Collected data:
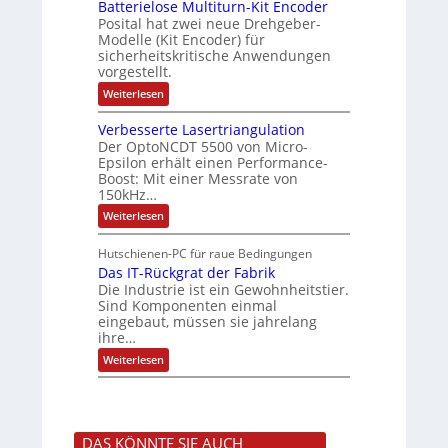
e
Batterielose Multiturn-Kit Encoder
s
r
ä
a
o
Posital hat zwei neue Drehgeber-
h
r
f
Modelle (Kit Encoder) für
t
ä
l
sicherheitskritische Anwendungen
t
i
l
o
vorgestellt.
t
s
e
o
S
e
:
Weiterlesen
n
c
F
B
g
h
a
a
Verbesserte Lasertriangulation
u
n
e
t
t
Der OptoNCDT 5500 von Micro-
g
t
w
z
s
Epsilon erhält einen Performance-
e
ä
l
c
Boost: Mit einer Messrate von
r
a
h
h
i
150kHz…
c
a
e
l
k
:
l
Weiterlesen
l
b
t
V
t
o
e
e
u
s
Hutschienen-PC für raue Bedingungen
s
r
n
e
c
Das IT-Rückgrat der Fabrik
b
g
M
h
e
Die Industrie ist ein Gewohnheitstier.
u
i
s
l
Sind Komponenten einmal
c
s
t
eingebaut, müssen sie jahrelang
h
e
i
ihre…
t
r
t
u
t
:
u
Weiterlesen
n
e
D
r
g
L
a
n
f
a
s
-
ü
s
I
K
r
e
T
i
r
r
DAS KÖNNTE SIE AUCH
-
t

_Exercise directions:_ If a line above holds the string "Encoder", copy it out.

_Expected output:_
Batterielose Multiturn-Kit Encoder
Modelle (Kit Encoder) für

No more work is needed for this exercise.